One of several possible reasons for discrepancies in this validation by protocol comparison could be that PLRV is also more concentrated in the heel end of the tuber whereas PVY is distributed unequally throughout the tuber phloem and in some varieties it can even be found only in some eyes and not in others (Vetten et al. 1983; Dupuis 2017, personal communication with O. Schumpp, Agroscope, Switzerland).

The detection sensitivity for PVM is particularly reduced compared to single detection (duplex: 93.1%, 0.86; muliplex: 78.8%, 0.66). This reflects the results in the multiplex development phase above. Reasons for this reduction might prevalently be the strong interaction between primers and probes in the multiplex (Pan et al. 2018). Furthermore, our samples were thawed and frozen several times due to limited time and workforce. Many freezing and thawing cycles evidently affect RNA stability (Wang et al. 2015) and might affect viruses like PVM more than others (personal communication with Bioreba AG, Switzerland), especially combined with free enzymes and inhibitors present in potato tuber sap. Therefore, the agreement between DAS-ELISA and real-time DiRT-PCR might be improved when tubers are freshly processed and directly put into real-time DiRT-PCR.

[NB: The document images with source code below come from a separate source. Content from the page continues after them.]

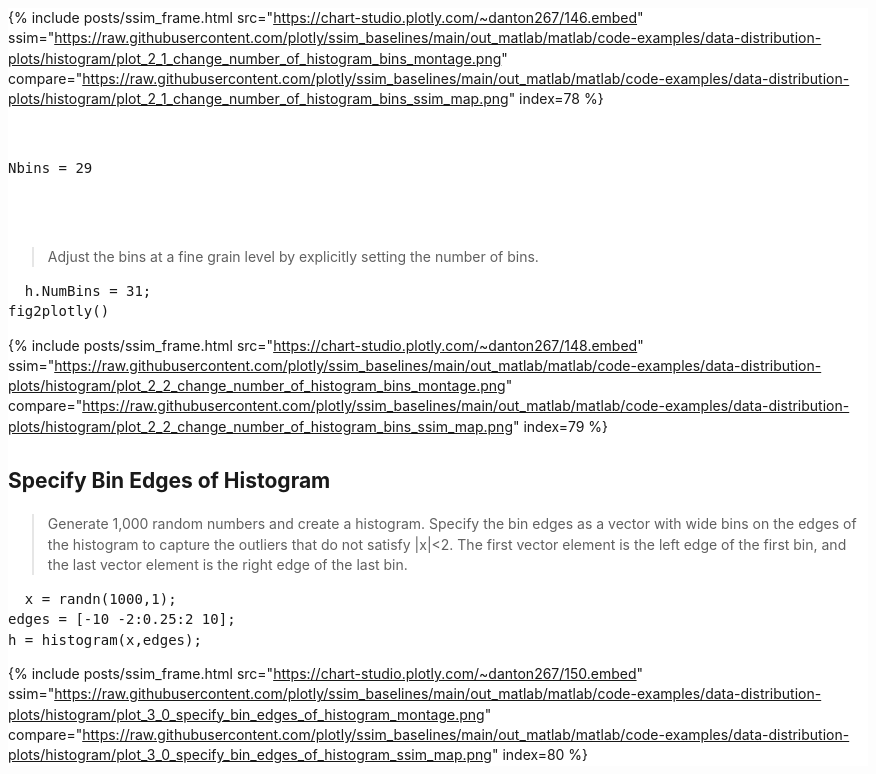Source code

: {% include posts/ssim_frame.html 
  src="https://chart-studio.plotly.com/~danton267/146.embed" 
  ssim="https://raw.githubusercontent.com/plotly/ssim_baselines/main/out_matlab/matlab/code-examples/data-distribution-plots/histogram/plot_2_1_change_number_of_histogram_bins_montage.png" 
  compare="https://raw.githubusercontent.com/plotly/ssim_baselines/main/out_matlab/matlab/code-examples/data-distribution-plots/histogram/plot_2_1_change_number_of_histogram_bins_ssim_map.png" 
  index=78
%}

<pre>
  <div class="codeoutput"><pre>Nbins = 29
</pre></div>
</pre>

> Adjust the bins at a fine grain level by explicitly setting the number of bins.

<pre class="mcode">
  h.NumBins = 31;
fig2plotly()
</pre>

{% include posts/ssim_frame.html 
  src="https://chart-studio.plotly.com/~danton267/148.embed" 
  ssim="https://raw.githubusercontent.com/plotly/ssim_baselines/main/out_matlab/matlab/code-examples/data-distribution-plots/histogram/plot_2_2_change_number_of_histogram_bins_montage.png" 
  compare="https://raw.githubusercontent.com/plotly/ssim_baselines/main/out_matlab/matlab/code-examples/data-distribution-plots/histogram/plot_2_2_change_number_of_histogram_bins_ssim_map.png" 
  index=79
%}





## Specify Bin Edges of Histogram

> Generate 1,000 random numbers and create a histogram. Specify the bin edges as a vector with wide bins on the edges of the histogram to capture the outliers that do not satisfy |x|<2. The first vector element is the left edge of the first bin, and the last vector element is the right edge of the last bin.

<pre>
  x = randn(1000,1);
edges = [-10 -2:0.25:2 10];
h = histogram(x,edges);
</pre>

{% include posts/ssim_frame.html 
  src="https://chart-studio.plotly.com/~danton267/150.embed" 
  ssim="https://raw.githubusercontent.com/plotly/ssim_baselines/main/out_matlab/matlab/code-examples/data-distribution-plots/histogram/plot_3_0_specify_bin_edges_of_histogram_montage.png" 
  compare="https://raw.githubusercontent.com/plotly/ssim_baselines/main/out_matlab/matlab/code-examples/data-distribution-plots/histogram/plot_3_0_specify_bin_edges_of_histogram_ssim_map.png" 
  index=80
%}
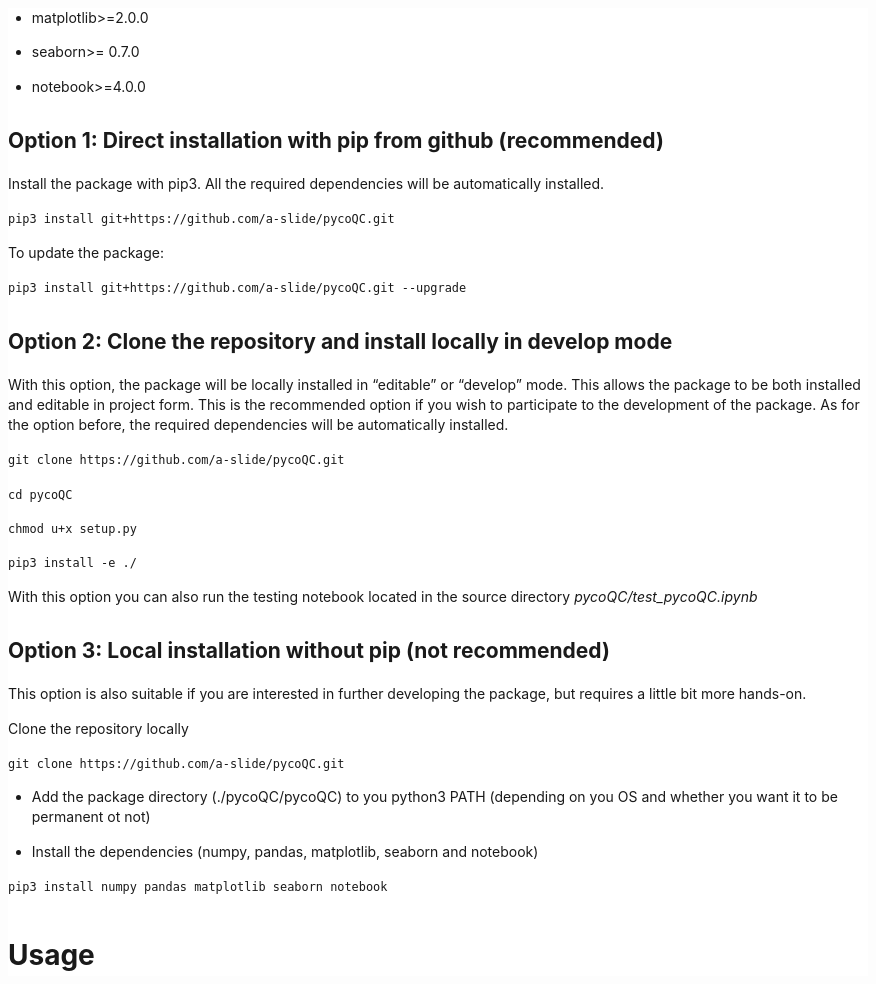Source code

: * matplotlib>=2.0.0

* seaborn>= 0.7.0

* notebook>=4.0.0

## Option 1: Direct installation with pip from github (recommended)

Install the package with pip3. All the required dependencies will be automatically installed.

`pip3 install git+https://github.com/a-slide/pycoQC.git`

To update the package:

`pip3 install git+https://github.com/a-slide/pycoQC.git --upgrade`
​    

## Option 2: Clone the repository and install locally in develop mode

With this option, the package will be locally installed in “editable” or “develop” mode. This allows the package to be both installed and editable in project form. This is the recommended option if you wish to participate to the development of the package. As for the option before, the required dependencies will be automatically installed.

`git clone https://github.com/a-slide/pycoQC.git`

`cd pycoQC`

`chmod u+x setup.py`

`pip3 install -e ./`

With this option you can also run the testing notebook located in the source directory *pycoQC/test_pycoQC.ipynb*

## Option 3: Local installation without pip (not recommended)

This option is also suitable if you are interested in further developing the package, but requires a little bit more hands-on.

Clone the repository locally

`git clone https://github.com/a-slide/pycoQC.git`
​    
* Add the package directory (./pycoQC/pycoQC) to you python3 PATH (depending on you OS and whether you want it to be permanent ot not)

* Install the dependencies (numpy, pandas, matplotlib, seaborn and notebook)

`pip3 install numpy pandas matplotlib seaborn notebook`

# Usage
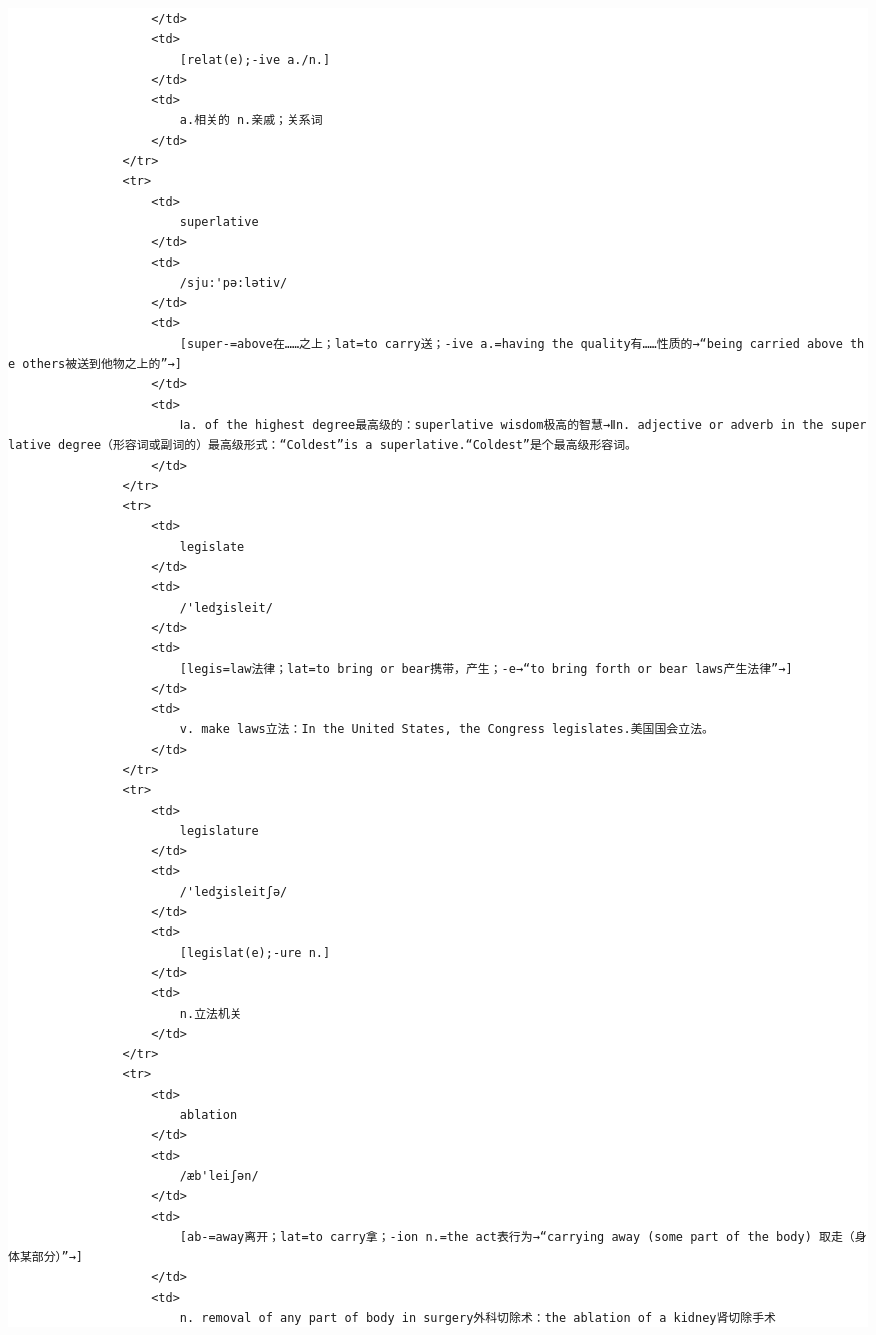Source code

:                         </td>
                        <td>
                            [relat(e);-ive a./n.]
                        </td>
                        <td>
                            a.相关的 n.亲戚；关系词
                        </td>
                    </tr>
                    <tr>
                        <td>
                            superlative
                        </td>
                        <td>
                            /sju:'pә:lәtiv/
                        </td>
                        <td>
                            [super-=above在……之上；lat=to carry送；-ive a.=having the quality有……性质的→“being carried above the others被送到他物之上的”→]
                        </td>
                        <td>
                            Ⅰa. of the highest degree最高级的：superlative wisdom极高的智慧→Ⅱn. adjective or adverb in the superlative degree（形容词或副词的）最高级形式：“Coldest”is a superlative.“Coldest”是个最高级形容词。
                        </td>
                    </tr>
                    <tr>
                        <td>
                            legislate
                        </td>
                        <td>
                            /'ledʒisleit/
                        </td>
                        <td>
                            [legis=law法律；lat=to bring or bear携带，产生；-e→“to bring forth or bear laws产生法律”→]
                        </td>
                        <td>
                            v. make laws立法：In the United States, the Congress legislates.美国国会立法。
                        </td>
                    </tr>
                    <tr>
                        <td>
                            legislature
                        </td>
                        <td>
                            /'ledʒisleitʃә/
                        </td>
                        <td>
                            [legislat(e);-ure n.]
                        </td>
                        <td>
                            n.立法机关
                        </td>
                    </tr>
                    <tr>
                        <td>
                            ablation
                        </td>
                        <td>
                            /æb'leiʃәn/
                        </td>
                        <td>
                            [ab-=away离开；lat=to carry拿；-ion n.=the act表行为→“carrying away (some part of the body) 取走（身体某部分）”→]
                        </td>
                        <td>
                            n. removal of any part of body in surgery外科切除术：the ablation of a kidney肾切除手术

These factors all account for additional loss of detection sensitivity. Nonetheless, detection sensitivity is still strong enough to produce very high agreement scores for three of the viruses tested by our multiplex sets. Thus, this multiplex real-time DiRT-PCR is a very good candidate for pool testing and will be less costly but still sensitive enough for routine procedures.

Conclusion

In this study, we introduced and validated the first TaqMan® primers and probes for PVM detection in real-time DiRT-PCR. We further converted this method into a multiplex system to detect PLRV, PVY, PVM, PVS, PVA and PVX using crude tuber sap. However, detection of PVX and PVA was possible in crude sap of in-vitro plants, but no field grown tubers were available for evaluation. The agreement results for real-time DiRT-PCR duplex and multiplex detections of PLRV, PVY, PVM and PVS, on crude sap of field grown tubers in comparison to growing on DAS-ELISA underline that these methods are reliable alternatives to DAS-ELISA and CoRT-PCR in time and cost-effective routine testing for single tubers. We suggest taking this real-time DiRT-PCR one step further into testing tuber pools.